──────── RECORDS PROVIDED
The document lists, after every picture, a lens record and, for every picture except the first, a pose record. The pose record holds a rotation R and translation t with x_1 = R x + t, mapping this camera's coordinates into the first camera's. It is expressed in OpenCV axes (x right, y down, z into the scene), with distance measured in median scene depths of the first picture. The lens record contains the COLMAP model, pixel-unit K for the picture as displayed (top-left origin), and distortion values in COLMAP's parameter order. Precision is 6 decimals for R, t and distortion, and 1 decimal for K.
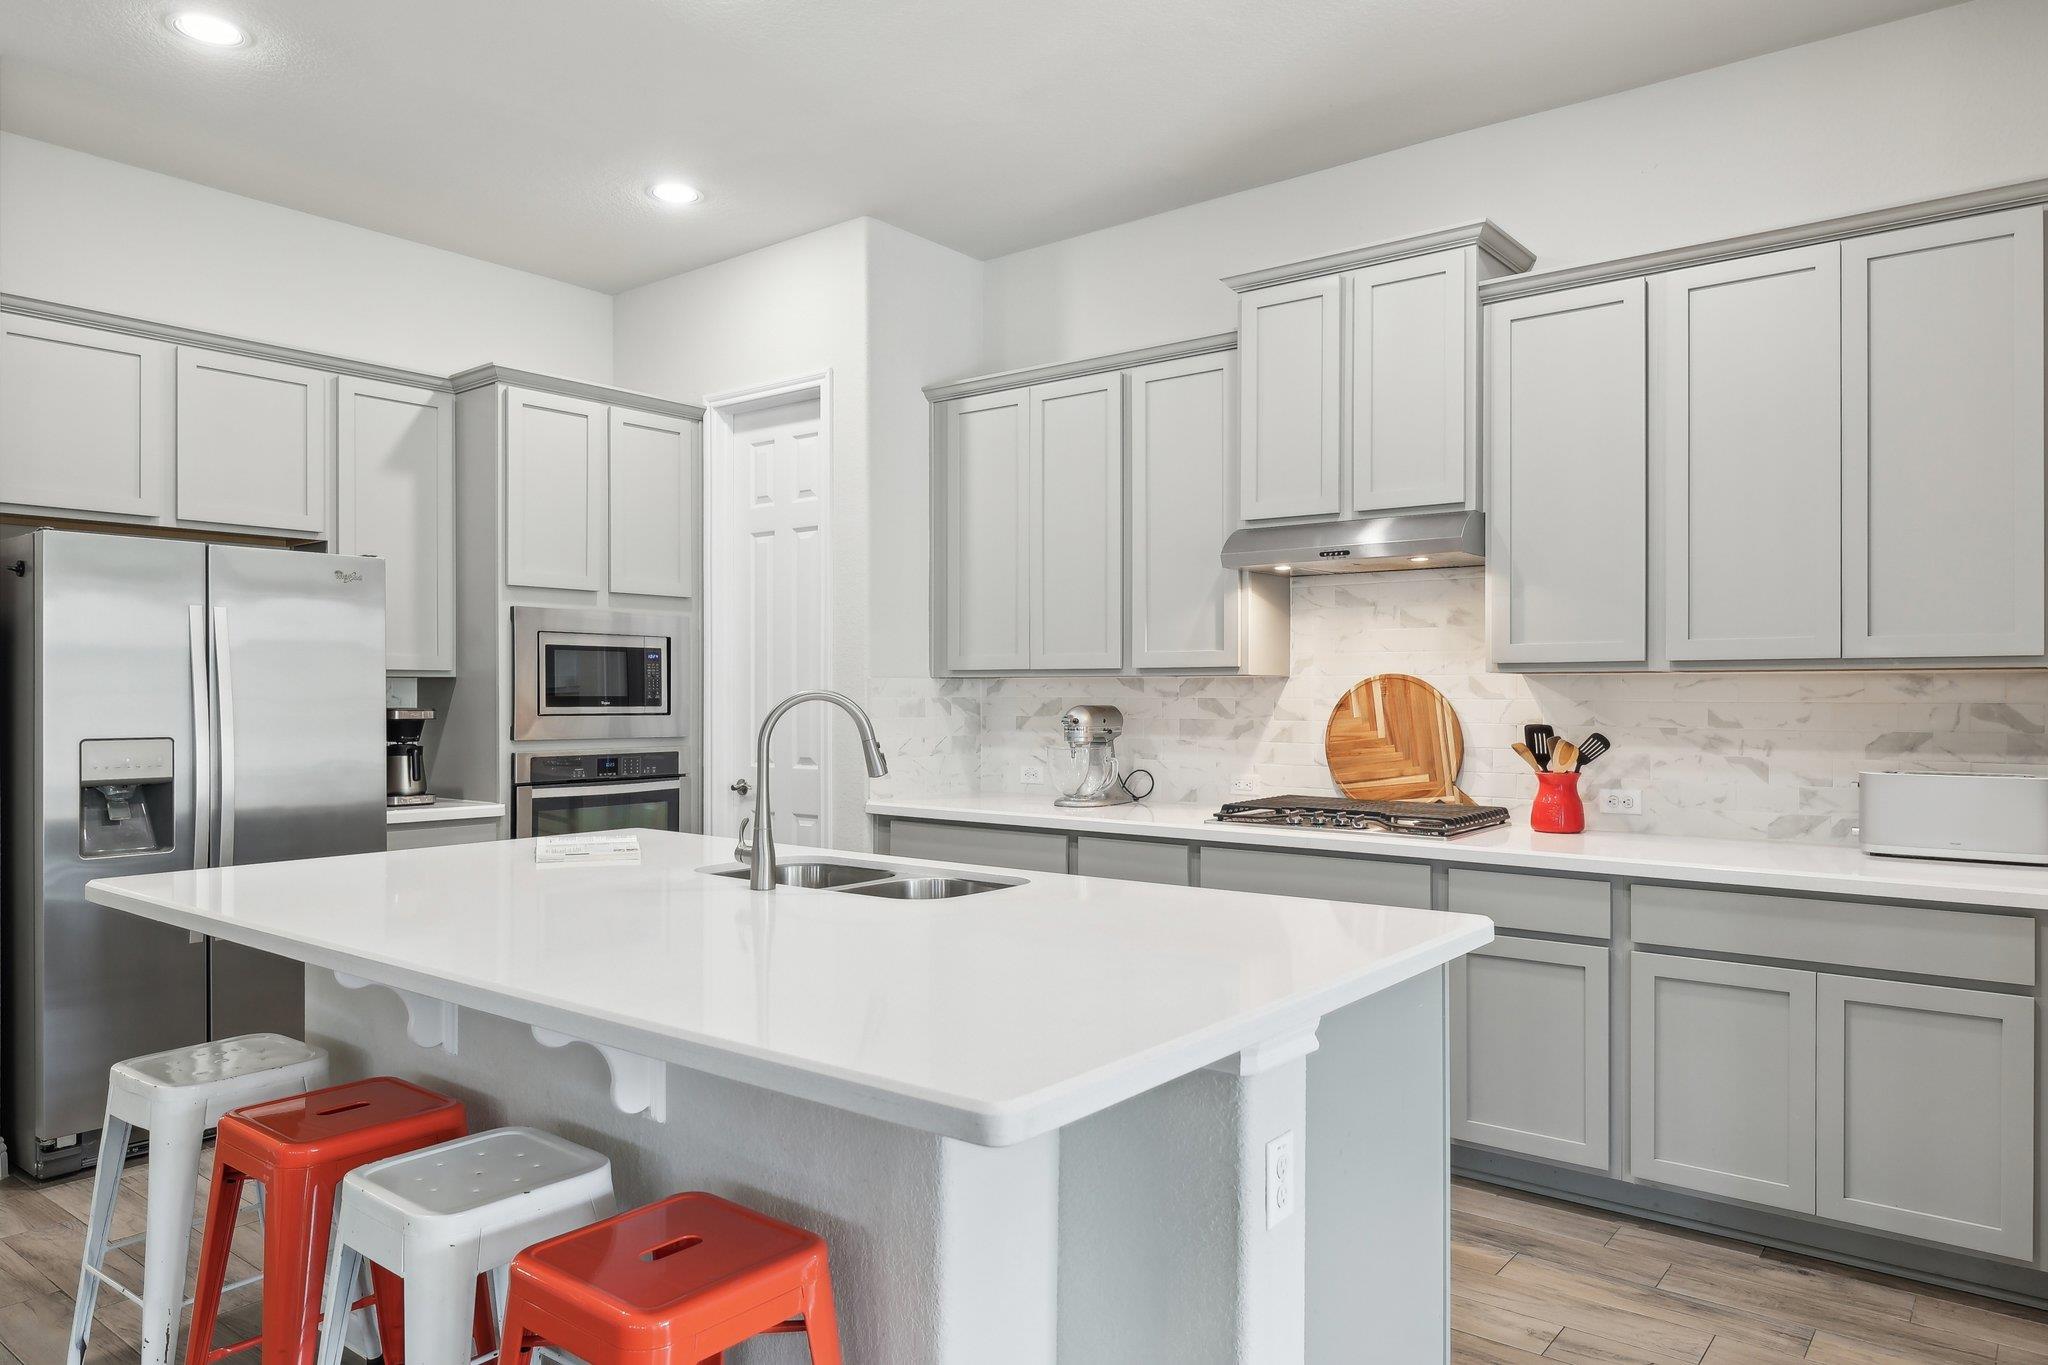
lens RADIAL K [[1332.7, 0, 1030.3], [0, 1332.7, 690.2], [0, 0, 1]] dist [0.000766, -0.001074]
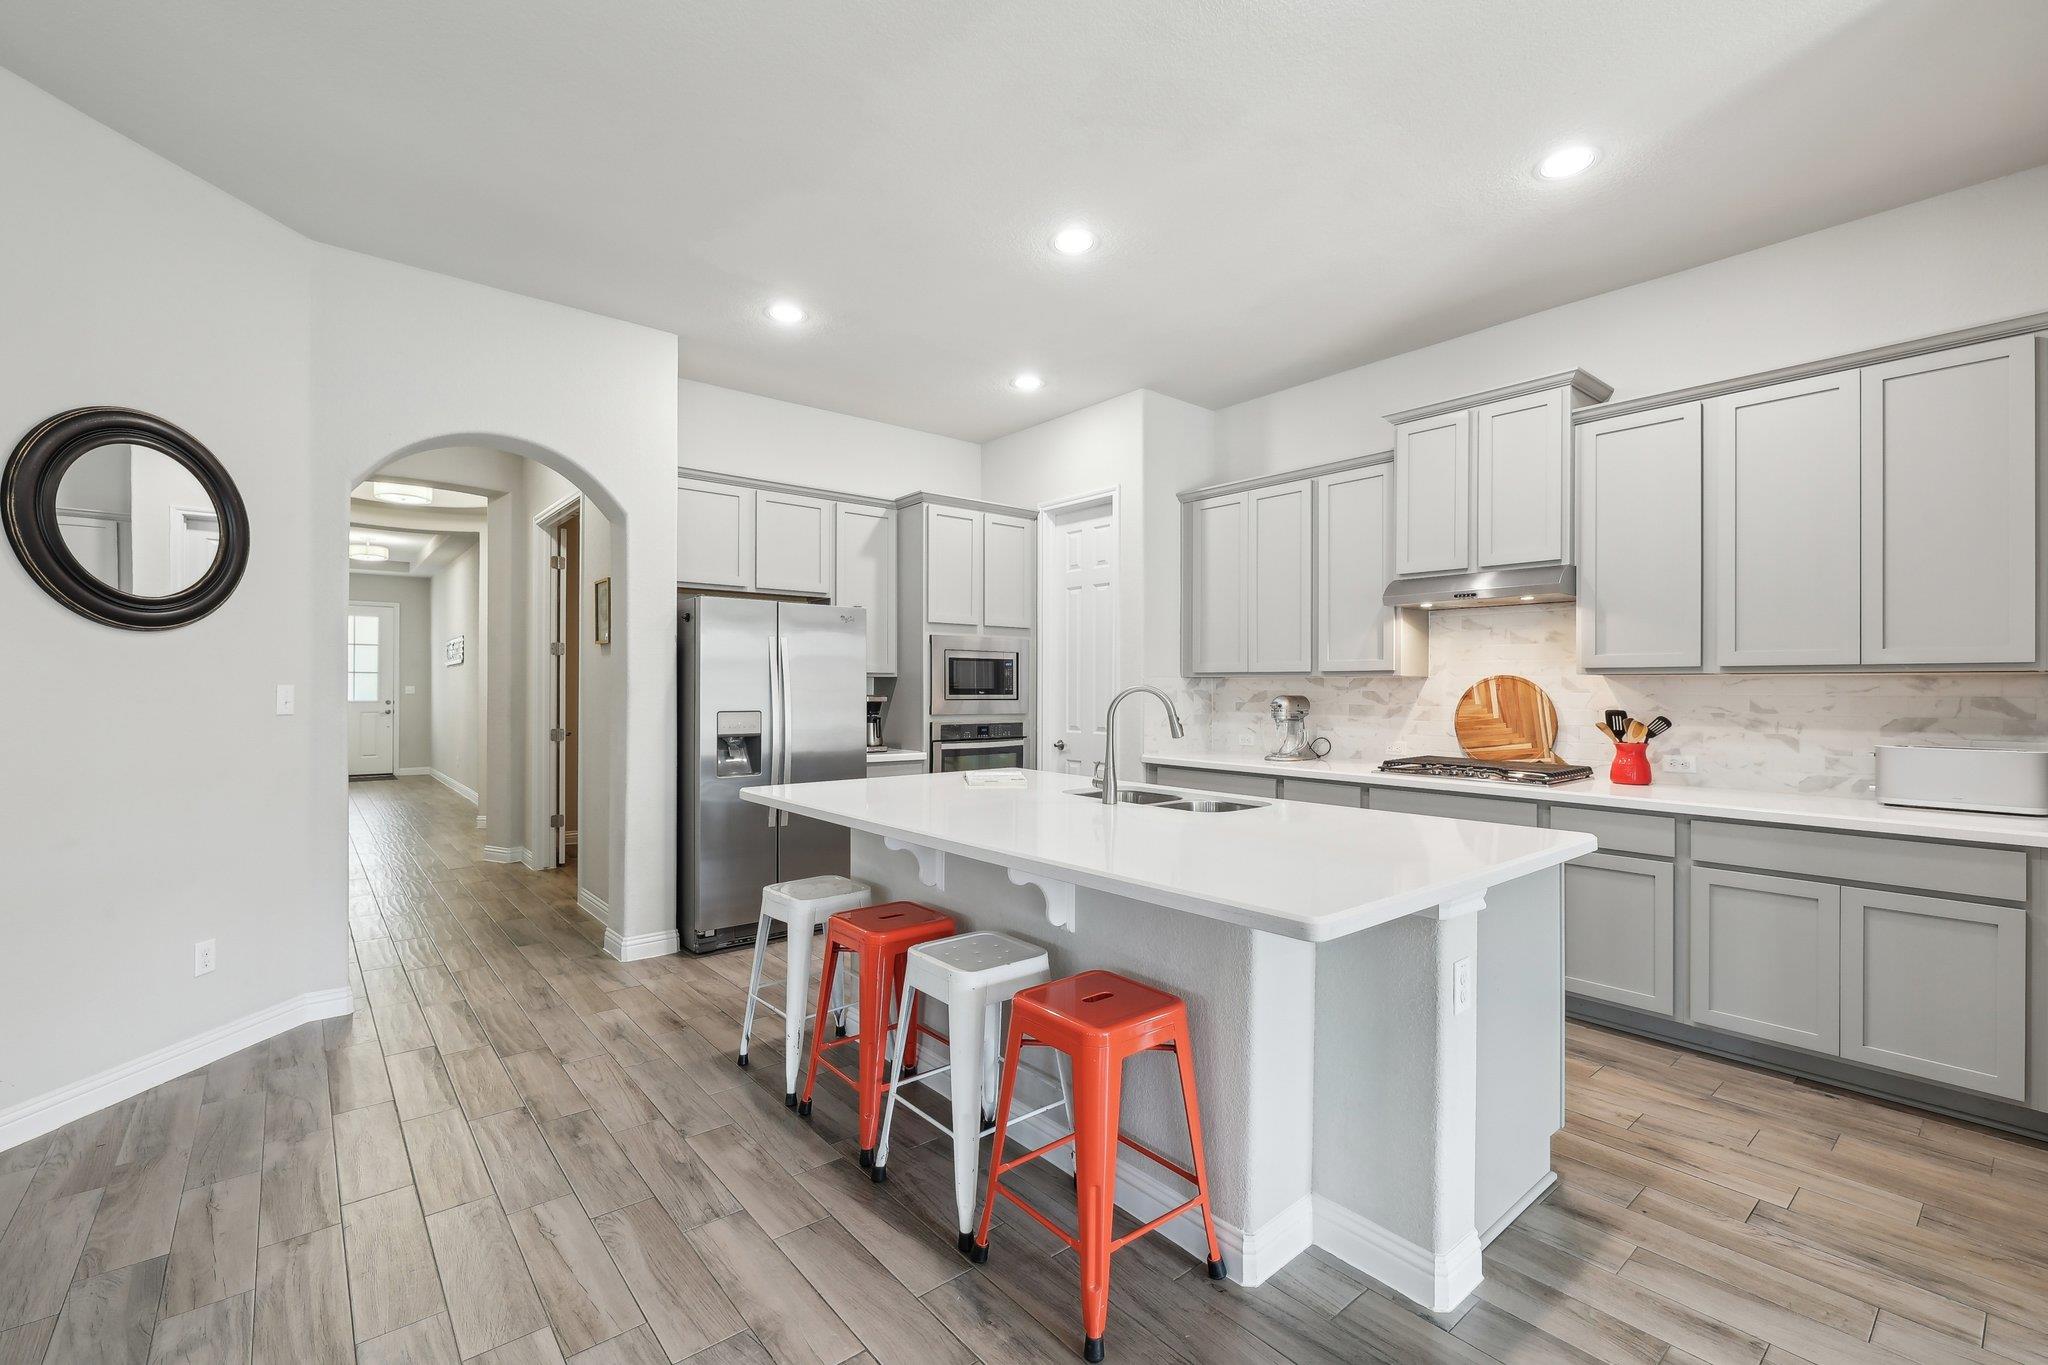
lens RADIAL K [[881.8, 0, 1025.9], [0, 881.8, 683.8], [0, 0, 1]] dist [0.000154, 0.000422]
pose [[0.978749, 0.002251, -0.205049, -0.053600], [-0.002543, 0.999996, -0.001158, -0.000200], [0.205045, 0.001655, 0.978751, -0.078483]]
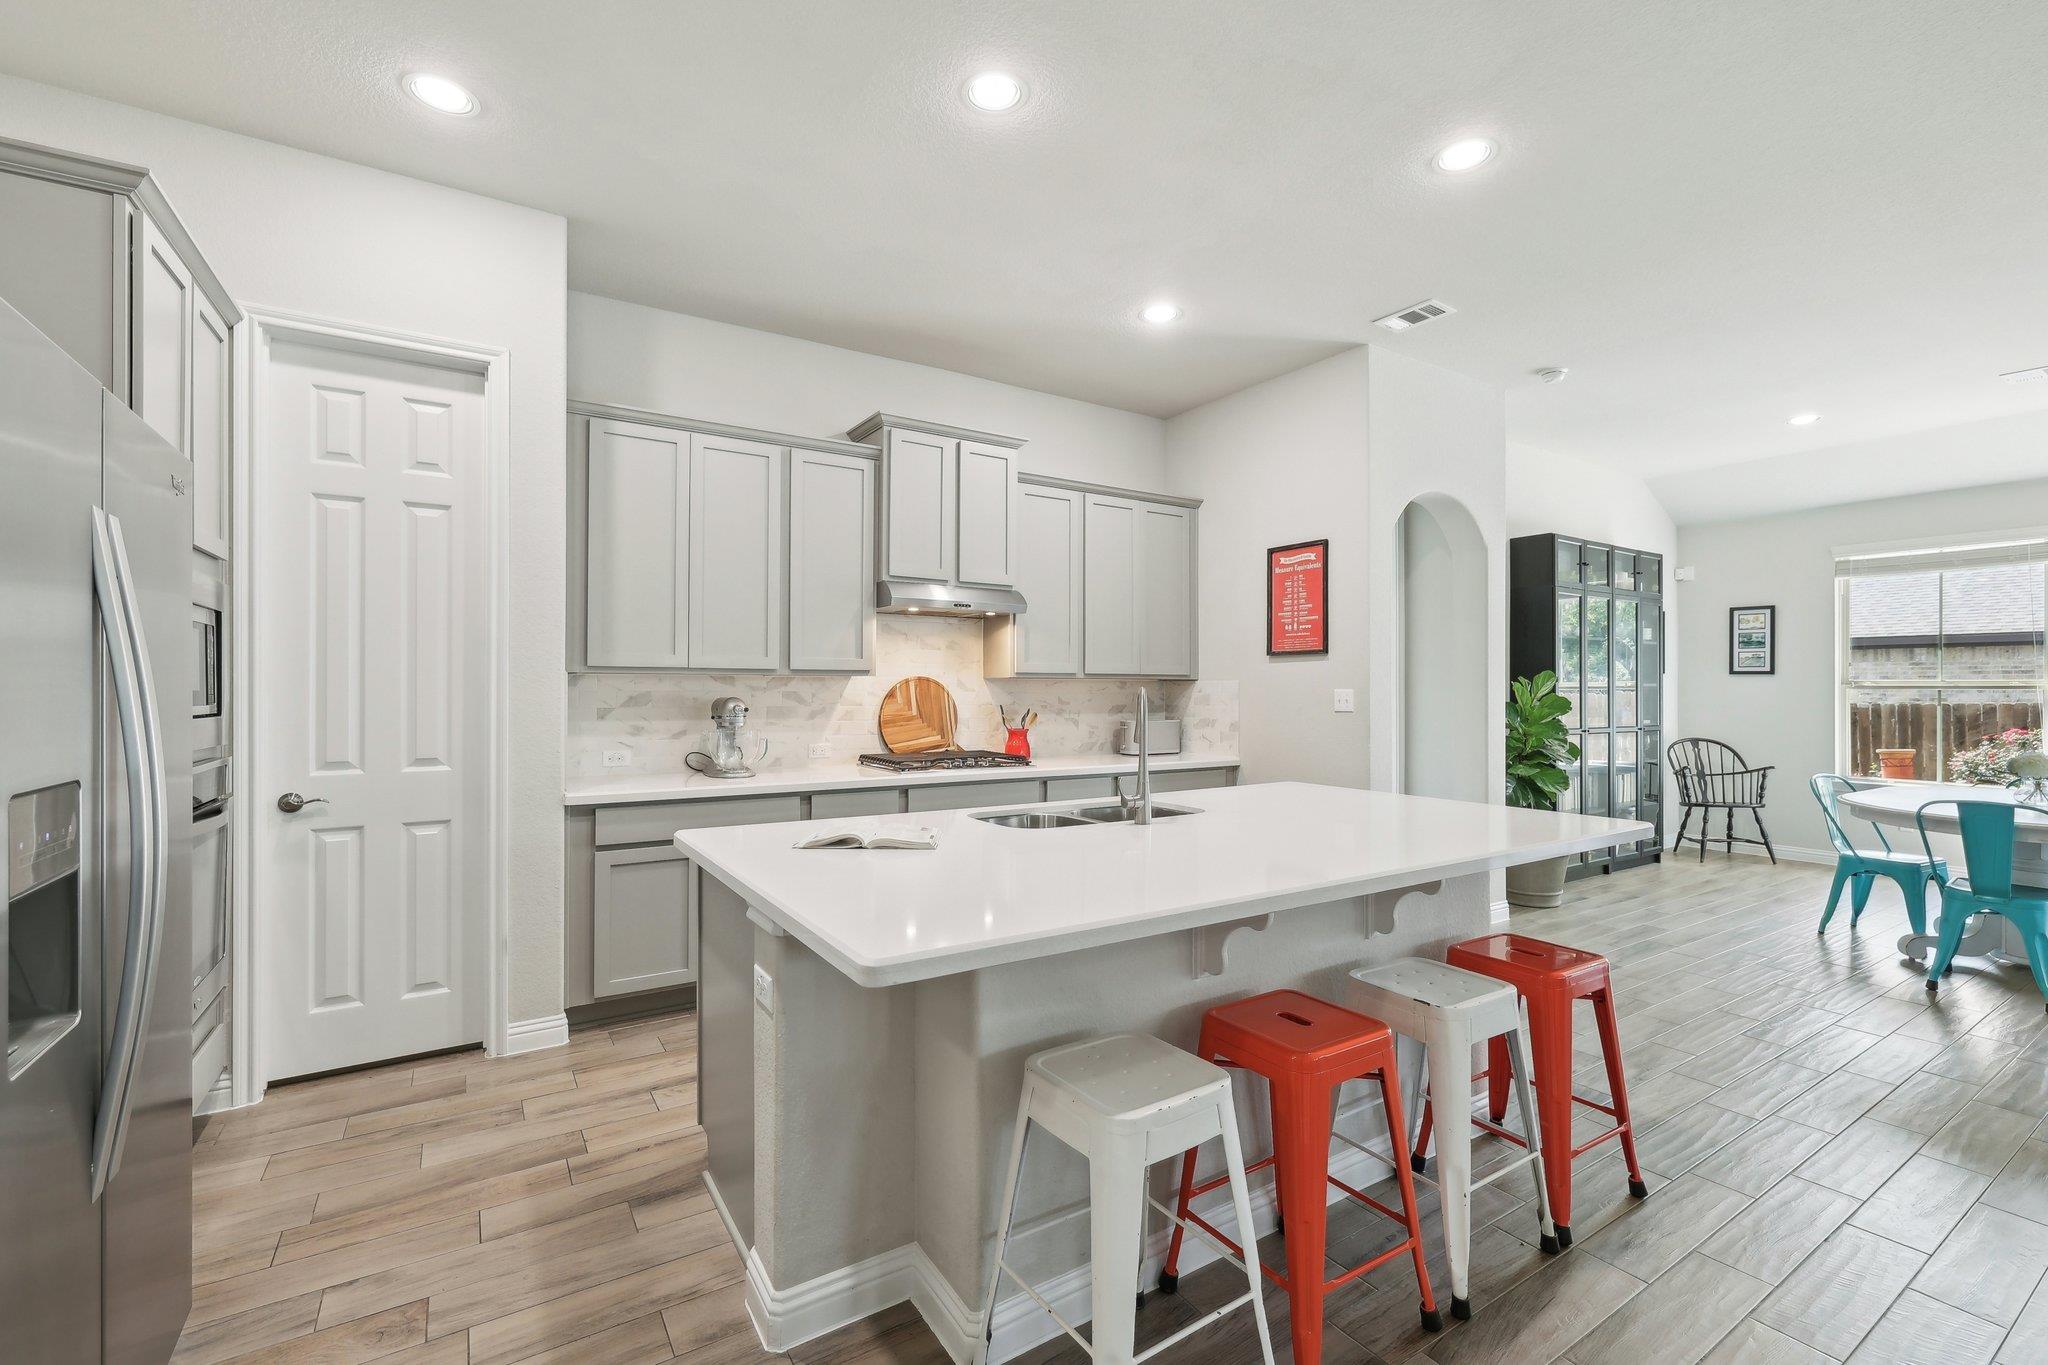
lens RADIAL K [[881.8, 0, 1025.9], [0, 881.8, 683.8], [0, 0, 1]] dist [0.000154, 0.000422]
pose [[0.325434, 0.005846, 0.945547, -0.810177], [-0.004262, 0.999980, -0.004716, 0.001599], [-0.945555, -0.002495, 0.325452, 0.565719]]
────────────────
§ WORK ITEM
Express the rows above as a two-column CSV with the header input,output. Give one line per row, with the row's text under input and its answer under output, and put each in a single quoted field with line breaks turned into spaces. Leave the pictures out of the answer.

§ ANSWER TO THIS TASK
input,output
"The document lists, after every picture, a lens record and, for every picture except the first, a pose record. The pose record holds a rotation R and translation t with x_1 = R x + t, mapping this camera's coordinates into the first camera's. It is expressed in OpenCV axes (x right, y down, z into the scene), with distance measured in median scene depths of the first picture. The lens record contains the COLMAP model, pixel-unit K for the picture as displayed (top-left origin), and distortion values in COLMAP's parameter order. Precision is 6 decimals for R, t and distortion, and 1 decimal for K.","lens RADIAL K [[1332.7, 0, 1030.3], [0, 1332.7, 690.2], [0, 0, 1]] dist [0.000766, -0.001074] lens RADIAL K [[881.8, 0, 1025.9], [0, 881.8, 683.8], [0, 0, 1]] dist [0.000154, 0.000422] pose [[0.978749, 0.002251, -0.205049, -0.053600], [-0.002543, 0.999996, -0.001158, -0.000200], [0.205045, 0.001655, 0.978751, -0.078483]] lens RADIAL K [[881.8, 0, 1025.9], [0, 881.8, 683.8], [0, 0, 1]] dist [0.000154, 0.000422] pose [[0.325434, 0.005846, 0.945547, -0.810177], [-0.004262, 0.999980, -0.004716, 0.001599], [-0.945555, -0.002495, 0.325452, 0.565719]]"